Text –
We decided to leave the day after next giving us a day to get sorted and buy a few essential camping items and have 2 more sleeps in a proper bed. We’d written a list of things we needed but the tour guy would give us most things for free – tent, mats, stove (minus gas), water tank, cooking kit. We asked for an extra stove for boiling water whilst we were cooking as we know that is much faster and easier and they added it in for free. We still had a few things to get so having whittled down the list we headed for the market – for some reason it is named the black market. It was a long hot dusty route and we missed the main entrance and ended up going in via an entrance on the other side, This wasn’t necessarily a bad thing as the market has a reputation for pickpockets and bag slashers near the entrance queue. We had no queue at our entrance. As we weaved through the car boot stalls that had set up outside the market some drunk man took a disliking to Marie and gave her heaps of agro. Shouting in Mongolian really wasn’t going to get his point across and Marie ignored him and kept walking, which didn’t seem to please him much but another guy intervened and cut off his tirade and stopped him following us. It’s not uncommon for local drunks to give foreigners grief, some just because don’t like them, others are just drunk. Usually it’s European men that say they have copped grief and we had been prepared for hassle but not quite that level of agro. We momentarily didn’t like the place so much and it reminded us what we already knew – it couldn’t be more different to Burma.

Data –
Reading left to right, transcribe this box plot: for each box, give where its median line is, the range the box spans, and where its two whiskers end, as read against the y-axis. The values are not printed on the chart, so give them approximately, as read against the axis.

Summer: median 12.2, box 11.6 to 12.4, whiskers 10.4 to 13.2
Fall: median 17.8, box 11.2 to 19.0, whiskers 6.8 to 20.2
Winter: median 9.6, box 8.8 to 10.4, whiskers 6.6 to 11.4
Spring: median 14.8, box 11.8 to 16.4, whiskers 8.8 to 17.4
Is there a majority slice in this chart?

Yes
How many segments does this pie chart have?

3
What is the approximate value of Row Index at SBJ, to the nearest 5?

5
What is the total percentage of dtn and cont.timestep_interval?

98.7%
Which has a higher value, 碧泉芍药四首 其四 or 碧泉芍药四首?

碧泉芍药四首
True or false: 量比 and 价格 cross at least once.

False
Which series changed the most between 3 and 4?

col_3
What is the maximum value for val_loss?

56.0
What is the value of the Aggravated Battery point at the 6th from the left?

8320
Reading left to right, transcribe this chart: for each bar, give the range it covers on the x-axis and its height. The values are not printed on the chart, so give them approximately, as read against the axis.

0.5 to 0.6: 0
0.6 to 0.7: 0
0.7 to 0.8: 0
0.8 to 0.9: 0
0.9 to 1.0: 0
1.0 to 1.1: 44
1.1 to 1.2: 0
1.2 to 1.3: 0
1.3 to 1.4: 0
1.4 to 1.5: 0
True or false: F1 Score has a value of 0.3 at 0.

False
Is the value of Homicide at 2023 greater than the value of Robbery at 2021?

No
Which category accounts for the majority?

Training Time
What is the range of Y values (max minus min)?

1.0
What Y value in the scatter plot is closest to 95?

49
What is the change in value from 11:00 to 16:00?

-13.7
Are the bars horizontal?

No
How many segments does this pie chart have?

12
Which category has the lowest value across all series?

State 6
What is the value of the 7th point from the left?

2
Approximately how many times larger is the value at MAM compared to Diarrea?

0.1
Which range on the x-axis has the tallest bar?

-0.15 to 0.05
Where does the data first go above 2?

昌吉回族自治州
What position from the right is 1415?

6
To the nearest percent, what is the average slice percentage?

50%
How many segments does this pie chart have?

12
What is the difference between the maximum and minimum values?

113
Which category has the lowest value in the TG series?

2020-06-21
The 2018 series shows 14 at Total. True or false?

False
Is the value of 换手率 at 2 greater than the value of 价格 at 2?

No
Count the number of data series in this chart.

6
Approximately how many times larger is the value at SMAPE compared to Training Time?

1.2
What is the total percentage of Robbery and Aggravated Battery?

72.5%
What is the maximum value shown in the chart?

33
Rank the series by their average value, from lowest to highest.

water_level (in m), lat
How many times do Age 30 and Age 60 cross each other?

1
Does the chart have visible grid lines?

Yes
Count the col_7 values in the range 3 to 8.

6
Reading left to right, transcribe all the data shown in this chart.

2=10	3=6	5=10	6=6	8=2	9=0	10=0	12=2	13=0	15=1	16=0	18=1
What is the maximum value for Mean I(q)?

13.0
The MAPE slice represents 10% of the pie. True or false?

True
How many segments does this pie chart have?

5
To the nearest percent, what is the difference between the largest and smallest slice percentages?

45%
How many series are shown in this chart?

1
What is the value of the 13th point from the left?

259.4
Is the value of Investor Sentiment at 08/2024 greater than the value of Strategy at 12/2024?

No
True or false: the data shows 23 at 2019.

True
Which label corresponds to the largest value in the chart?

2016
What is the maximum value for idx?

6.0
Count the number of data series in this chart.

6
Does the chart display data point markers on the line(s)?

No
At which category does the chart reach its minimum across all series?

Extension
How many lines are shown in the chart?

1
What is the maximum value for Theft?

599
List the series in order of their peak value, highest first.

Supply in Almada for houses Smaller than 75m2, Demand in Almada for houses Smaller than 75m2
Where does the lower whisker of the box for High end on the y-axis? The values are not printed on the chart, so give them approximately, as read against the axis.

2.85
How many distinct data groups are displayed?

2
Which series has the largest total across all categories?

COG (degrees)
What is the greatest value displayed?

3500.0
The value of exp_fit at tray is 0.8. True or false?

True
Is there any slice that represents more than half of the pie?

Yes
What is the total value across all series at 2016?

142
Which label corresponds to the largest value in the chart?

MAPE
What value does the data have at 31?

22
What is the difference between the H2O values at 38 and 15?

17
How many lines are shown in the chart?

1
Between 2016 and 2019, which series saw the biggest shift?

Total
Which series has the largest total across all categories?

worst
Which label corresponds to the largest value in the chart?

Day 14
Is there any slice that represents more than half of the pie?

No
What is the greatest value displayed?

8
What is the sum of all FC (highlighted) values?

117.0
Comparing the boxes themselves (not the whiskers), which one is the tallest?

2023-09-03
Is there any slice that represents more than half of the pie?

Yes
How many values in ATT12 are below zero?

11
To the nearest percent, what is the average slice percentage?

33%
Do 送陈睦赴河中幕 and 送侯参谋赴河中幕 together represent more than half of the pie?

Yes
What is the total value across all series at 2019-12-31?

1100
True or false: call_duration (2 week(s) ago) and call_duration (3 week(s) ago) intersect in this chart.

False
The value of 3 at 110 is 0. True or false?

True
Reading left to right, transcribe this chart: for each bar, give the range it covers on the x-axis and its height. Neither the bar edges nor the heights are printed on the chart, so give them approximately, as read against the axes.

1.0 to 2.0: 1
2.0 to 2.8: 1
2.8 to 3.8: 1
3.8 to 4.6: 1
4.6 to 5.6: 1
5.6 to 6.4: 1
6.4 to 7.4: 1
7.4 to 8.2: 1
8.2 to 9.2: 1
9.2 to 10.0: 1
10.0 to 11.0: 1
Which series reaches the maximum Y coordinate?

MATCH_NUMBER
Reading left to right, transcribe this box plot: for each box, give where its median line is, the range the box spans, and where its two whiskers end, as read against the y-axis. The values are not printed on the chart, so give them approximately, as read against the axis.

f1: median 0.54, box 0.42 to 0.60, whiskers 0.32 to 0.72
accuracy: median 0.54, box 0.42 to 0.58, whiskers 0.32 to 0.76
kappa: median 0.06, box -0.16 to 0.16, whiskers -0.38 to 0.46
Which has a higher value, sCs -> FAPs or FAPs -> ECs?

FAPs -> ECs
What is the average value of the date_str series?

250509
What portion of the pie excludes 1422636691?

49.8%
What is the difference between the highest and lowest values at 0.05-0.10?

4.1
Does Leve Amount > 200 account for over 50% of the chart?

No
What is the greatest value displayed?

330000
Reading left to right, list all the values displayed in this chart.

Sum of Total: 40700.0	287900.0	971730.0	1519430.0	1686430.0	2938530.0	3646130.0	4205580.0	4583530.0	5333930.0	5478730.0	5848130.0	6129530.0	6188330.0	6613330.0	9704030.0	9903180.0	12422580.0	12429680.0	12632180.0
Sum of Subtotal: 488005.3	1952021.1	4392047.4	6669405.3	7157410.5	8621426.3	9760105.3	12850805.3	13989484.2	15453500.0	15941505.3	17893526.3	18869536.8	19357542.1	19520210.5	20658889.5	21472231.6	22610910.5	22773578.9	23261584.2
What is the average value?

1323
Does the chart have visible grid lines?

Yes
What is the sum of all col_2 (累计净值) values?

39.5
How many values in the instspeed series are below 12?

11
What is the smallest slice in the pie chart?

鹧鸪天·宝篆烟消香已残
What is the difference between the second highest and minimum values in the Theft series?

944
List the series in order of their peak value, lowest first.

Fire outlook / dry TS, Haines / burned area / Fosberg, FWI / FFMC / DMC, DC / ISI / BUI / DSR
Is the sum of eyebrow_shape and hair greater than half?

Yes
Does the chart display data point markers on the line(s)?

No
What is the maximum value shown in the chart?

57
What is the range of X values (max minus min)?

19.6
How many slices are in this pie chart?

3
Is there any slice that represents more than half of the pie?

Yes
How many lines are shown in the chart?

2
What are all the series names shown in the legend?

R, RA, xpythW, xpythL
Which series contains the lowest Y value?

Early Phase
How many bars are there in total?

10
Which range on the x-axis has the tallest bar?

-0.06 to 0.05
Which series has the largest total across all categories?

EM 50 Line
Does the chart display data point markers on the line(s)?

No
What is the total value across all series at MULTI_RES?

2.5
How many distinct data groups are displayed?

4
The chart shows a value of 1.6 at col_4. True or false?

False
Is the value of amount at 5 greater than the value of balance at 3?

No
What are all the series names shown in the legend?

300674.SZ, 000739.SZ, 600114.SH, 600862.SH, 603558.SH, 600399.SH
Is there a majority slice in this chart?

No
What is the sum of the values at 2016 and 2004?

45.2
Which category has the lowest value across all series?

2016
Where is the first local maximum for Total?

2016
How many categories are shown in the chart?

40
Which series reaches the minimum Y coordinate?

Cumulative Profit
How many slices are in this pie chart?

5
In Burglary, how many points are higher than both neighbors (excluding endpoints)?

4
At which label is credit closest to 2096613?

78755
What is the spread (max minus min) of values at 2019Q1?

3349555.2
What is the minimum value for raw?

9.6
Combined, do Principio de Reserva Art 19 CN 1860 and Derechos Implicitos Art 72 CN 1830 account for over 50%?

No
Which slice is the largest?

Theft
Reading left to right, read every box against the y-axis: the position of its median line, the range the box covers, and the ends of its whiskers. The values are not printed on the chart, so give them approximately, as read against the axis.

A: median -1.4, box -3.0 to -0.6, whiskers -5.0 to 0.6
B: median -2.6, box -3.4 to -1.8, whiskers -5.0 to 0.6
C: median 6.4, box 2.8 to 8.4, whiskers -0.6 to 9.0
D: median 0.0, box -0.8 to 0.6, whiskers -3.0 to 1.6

Problem statement –
Carry the travel account of the walk to the black market forward from its final sentence, keeping the same first-person voice.

Output for this exercise –
IMG_4028The market was like a proper South American market, sprawling out over a huge area and selling everything under the sun, We bought some much needed shorts for Marie and our list of camping essentials: a flask, a bucket, a rope, a dust pan brush and a big sheet of plastic to make bags for our rucksacks as the Gobi, being a desert, apparently can get very dusty. The following day we figured we’d make the most of an opportunity to get a last lie in (well, Emma did anyway) before heading out to the Post Office to post Dave the Burma stuff.

We got lunch, visited an ATM and went to the supermarket in the State Department Store as it is a good one so we got a few bits that we weren’t sure we would be able to find elsewhere. Emma got a haircut, if you want to understand a culture go and get a haircut. She walked in and got a nod, told them what she wanted. Spent the next couple of minutes confirming what she wanted with gestures. She was sat in her seat by two hands firmly on her shoulders, head pushed forward whilst the gown was put on, head pushed back as the shaver was run over with one hand with the other hand firmly gripping her head, palm down over the crown and fingers splayed moving her head around like a joystick. It was a decent cut, though a bit expensive.

The rest of the day was spent getting organised for being on the road for a while. It rained all afternoon and evening anyway which suited us just fine.

Observations:

  • Ulan Bataar airport has the slowest bag carousel in the world
  • The people here are tough. The climate is tough and making a living here is tough so it is hardly surprising. Wrestling is one of their national sports, which is a good reflection of the national psyche.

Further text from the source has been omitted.